Given the L in RPL/MPL includes the term "low power", harming battery-powered nodes is kind of important. It's easy to try to ignore them because they're so challenging, but I'd strongly recommend against it.

> 
> Reason:
> 
> 1) If a node have smaller Imin/Imax, it takes more responsibility to repeat messages than surrounding nodes. The node will consume more power and the area will have higher traffic than expected until MPL parameters of the node is updated.

It's worth noting that transmission (in most link layers MPL/RPL care about) does not consume significantly more energy than reception. Therefore, one node that has a smaller Imin or Imax introduces an energy cost on *all* of the nodes around it.

A smaller Imin can double the latency of propagation over a single hop, as nodes, on receiving an update, receive multiple Trickle messages and so suppress for their first interval.

Depending on K, a difference in Imax can do more than just increase/reduce responsibility. It could actually lead to complete suppression. Consider the case where three nodes have Imax=t and one node has Imax=t+2 (so the actual time interval is 4 times greater). K<=3. The three nodes will almost always completely suppress the fourth node with the longer interval.

> 2) If a node have larger Imin/Imax, it takes less responsibility to send messages than surrounding nodes.
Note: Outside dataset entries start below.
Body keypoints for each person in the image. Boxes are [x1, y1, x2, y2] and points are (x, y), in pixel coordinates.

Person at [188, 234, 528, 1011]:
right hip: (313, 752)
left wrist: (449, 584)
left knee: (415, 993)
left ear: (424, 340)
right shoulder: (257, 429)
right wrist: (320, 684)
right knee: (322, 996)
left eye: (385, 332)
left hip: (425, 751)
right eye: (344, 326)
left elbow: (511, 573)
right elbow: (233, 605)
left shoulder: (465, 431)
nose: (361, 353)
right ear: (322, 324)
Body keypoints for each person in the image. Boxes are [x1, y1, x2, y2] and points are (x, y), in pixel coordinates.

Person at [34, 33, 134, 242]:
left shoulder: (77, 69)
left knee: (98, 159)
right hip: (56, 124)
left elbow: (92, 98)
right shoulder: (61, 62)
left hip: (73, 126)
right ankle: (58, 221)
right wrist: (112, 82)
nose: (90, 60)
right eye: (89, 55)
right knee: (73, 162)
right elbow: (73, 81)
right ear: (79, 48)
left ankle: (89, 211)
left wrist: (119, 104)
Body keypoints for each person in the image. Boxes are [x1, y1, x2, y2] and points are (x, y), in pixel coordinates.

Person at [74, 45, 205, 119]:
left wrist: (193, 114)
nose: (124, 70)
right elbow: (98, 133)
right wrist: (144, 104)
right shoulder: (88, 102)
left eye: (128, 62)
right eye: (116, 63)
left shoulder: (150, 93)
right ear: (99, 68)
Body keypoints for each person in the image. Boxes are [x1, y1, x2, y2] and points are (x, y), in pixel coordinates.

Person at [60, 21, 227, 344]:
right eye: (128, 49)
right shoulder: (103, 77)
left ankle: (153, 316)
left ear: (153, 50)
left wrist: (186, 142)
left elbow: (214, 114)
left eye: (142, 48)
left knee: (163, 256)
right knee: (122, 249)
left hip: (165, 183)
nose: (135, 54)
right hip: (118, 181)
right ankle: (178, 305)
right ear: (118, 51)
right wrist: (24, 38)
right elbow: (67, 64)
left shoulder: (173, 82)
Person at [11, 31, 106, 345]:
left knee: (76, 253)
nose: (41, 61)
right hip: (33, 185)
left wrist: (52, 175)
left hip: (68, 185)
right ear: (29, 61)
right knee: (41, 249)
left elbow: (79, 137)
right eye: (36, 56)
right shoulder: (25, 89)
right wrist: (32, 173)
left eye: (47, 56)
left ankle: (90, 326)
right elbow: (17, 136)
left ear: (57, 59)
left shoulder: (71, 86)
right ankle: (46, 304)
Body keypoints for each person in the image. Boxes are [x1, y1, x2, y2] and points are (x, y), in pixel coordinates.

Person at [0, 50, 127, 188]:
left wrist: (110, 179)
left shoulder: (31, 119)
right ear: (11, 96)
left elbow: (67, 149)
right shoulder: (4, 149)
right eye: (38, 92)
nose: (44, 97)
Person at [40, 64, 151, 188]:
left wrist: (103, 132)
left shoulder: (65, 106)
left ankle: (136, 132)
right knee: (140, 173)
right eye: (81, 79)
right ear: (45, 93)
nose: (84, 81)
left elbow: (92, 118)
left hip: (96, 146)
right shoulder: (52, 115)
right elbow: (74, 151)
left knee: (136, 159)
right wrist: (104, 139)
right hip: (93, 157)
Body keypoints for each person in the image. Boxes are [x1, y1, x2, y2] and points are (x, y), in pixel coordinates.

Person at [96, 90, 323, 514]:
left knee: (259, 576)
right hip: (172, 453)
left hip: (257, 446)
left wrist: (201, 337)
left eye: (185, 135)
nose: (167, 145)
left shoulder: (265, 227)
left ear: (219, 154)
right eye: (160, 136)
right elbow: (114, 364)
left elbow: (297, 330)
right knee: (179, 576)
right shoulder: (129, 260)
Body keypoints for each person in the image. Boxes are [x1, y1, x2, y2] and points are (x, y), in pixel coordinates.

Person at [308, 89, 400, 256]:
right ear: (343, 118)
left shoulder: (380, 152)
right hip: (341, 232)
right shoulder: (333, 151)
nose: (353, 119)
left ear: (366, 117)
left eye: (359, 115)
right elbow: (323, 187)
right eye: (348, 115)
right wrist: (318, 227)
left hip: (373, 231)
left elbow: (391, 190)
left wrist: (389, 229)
As other nodes will send the message instead of the node with old parameters, effect for traffic load and e2e delay is negligible on dense mesh clusters. If the node with old parameters is on sparse area of a mesh network, larger Imin/Imax will cause larger e2e delay than new parameter's expectation untilthe node is updated.

You should disambiguate the effects of Imin and Imax. 
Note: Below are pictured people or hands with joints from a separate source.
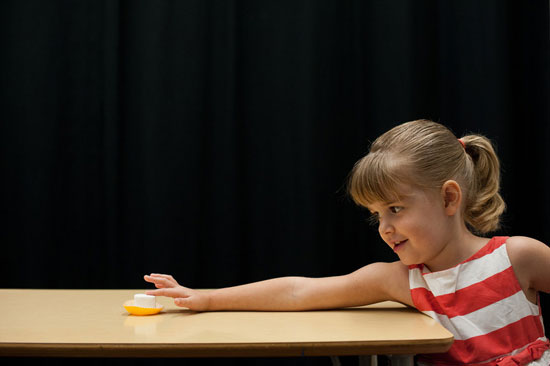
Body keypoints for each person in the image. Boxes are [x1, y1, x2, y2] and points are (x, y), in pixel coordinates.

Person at [144, 119, 550, 365]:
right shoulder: (400, 279)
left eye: (394, 209)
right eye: (375, 215)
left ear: (448, 198)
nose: (384, 227)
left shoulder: (519, 256)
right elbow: (298, 291)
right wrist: (206, 298)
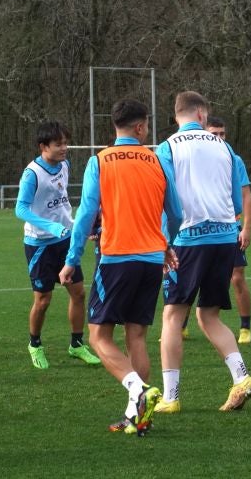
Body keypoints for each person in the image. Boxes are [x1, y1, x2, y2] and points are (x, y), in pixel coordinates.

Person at [58, 98, 182, 436]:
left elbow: (85, 215)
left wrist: (71, 260)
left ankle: (138, 391)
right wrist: (166, 244)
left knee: (99, 336)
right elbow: (177, 213)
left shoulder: (100, 161)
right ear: (140, 127)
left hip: (116, 259)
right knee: (137, 335)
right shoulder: (158, 161)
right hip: (152, 260)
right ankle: (135, 416)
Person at [154, 91, 251, 415]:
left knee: (172, 315)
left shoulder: (167, 148)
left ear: (177, 116)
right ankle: (241, 378)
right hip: (226, 237)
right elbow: (235, 199)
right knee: (208, 315)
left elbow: (166, 200)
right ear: (202, 113)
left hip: (187, 238)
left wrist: (164, 242)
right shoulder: (225, 148)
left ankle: (171, 398)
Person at [15, 121, 101, 369]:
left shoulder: (65, 165)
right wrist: (51, 227)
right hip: (39, 244)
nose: (65, 148)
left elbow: (62, 202)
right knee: (43, 300)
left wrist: (80, 227)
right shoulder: (32, 173)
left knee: (78, 293)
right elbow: (20, 208)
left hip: (66, 240)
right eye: (58, 144)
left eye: (66, 142)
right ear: (43, 146)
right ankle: (35, 344)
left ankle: (76, 344)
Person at [205, 116, 251, 344]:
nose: (219, 138)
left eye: (222, 134)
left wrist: (246, 228)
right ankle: (181, 325)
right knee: (190, 278)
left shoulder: (235, 160)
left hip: (230, 229)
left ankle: (245, 327)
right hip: (200, 230)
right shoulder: (196, 160)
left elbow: (246, 195)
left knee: (237, 277)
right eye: (214, 134)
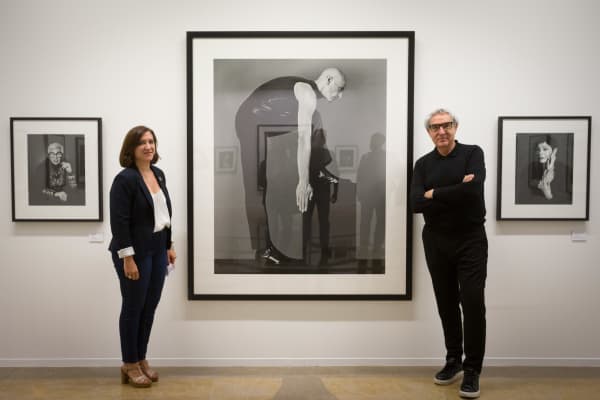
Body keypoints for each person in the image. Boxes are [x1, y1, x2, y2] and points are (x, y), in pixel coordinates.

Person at [410, 109, 487, 399]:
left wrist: (434, 193)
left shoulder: (472, 154)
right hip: (436, 240)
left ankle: (472, 369)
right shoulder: (423, 164)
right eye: (435, 127)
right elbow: (416, 203)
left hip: (470, 239)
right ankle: (453, 360)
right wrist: (457, 190)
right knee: (446, 302)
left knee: (473, 303)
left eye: (446, 125)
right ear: (429, 132)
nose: (441, 131)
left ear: (455, 127)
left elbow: (473, 191)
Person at [236, 67, 345, 263]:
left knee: (314, 120)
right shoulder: (307, 93)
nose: (340, 95)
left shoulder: (310, 104)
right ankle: (264, 249)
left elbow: (303, 138)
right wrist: (303, 181)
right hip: (249, 119)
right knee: (254, 186)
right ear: (328, 80)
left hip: (269, 118)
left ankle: (277, 246)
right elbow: (303, 138)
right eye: (340, 88)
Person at [109, 125, 176, 388]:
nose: (148, 146)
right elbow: (119, 222)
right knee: (133, 307)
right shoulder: (125, 179)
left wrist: (169, 245)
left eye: (151, 141)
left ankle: (141, 358)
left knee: (149, 307)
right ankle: (129, 363)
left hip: (158, 248)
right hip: (134, 252)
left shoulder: (158, 174)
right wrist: (127, 257)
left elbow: (164, 214)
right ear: (132, 148)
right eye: (142, 143)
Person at [303, 128, 339, 266]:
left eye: (320, 137)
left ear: (323, 140)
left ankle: (324, 247)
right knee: (306, 220)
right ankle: (303, 247)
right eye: (316, 137)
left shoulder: (327, 153)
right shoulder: (308, 153)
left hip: (323, 191)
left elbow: (335, 173)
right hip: (310, 191)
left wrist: (335, 192)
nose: (318, 140)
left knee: (324, 221)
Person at [356, 132, 386, 273]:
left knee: (380, 222)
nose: (372, 143)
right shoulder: (365, 157)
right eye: (372, 140)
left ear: (380, 142)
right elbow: (360, 176)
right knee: (365, 223)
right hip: (368, 196)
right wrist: (360, 193)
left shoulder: (385, 157)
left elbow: (389, 175)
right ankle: (364, 248)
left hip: (381, 196)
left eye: (375, 140)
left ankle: (376, 247)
> 3) If a node have smaller K, it takes less responsibility to repeat messages than surrounding nodes. On dense network, the effect is negligible. On sparse network, messages pass through the node will have less reliability until the node is updated.

It also introduces uneven transmission load. A node with a higher K will transmit with a much higher probability that those with the lower K (within the logarithmic bounds introduced by packet loss).

I'd suggest re-reading 6206 (Section 6), which goes into greater detail than the bullet points above and is much more specific.

> 4) If a node have larger K, it will repeat almost all the messages. The area will have excessive traffic untile the node is updated.
> 

This is not true. Note that packet loss/imperfect duplicate suppression/uneven topologies often cause some nodes to receive more than K packets. Again, I'd suggest re-reading 6206.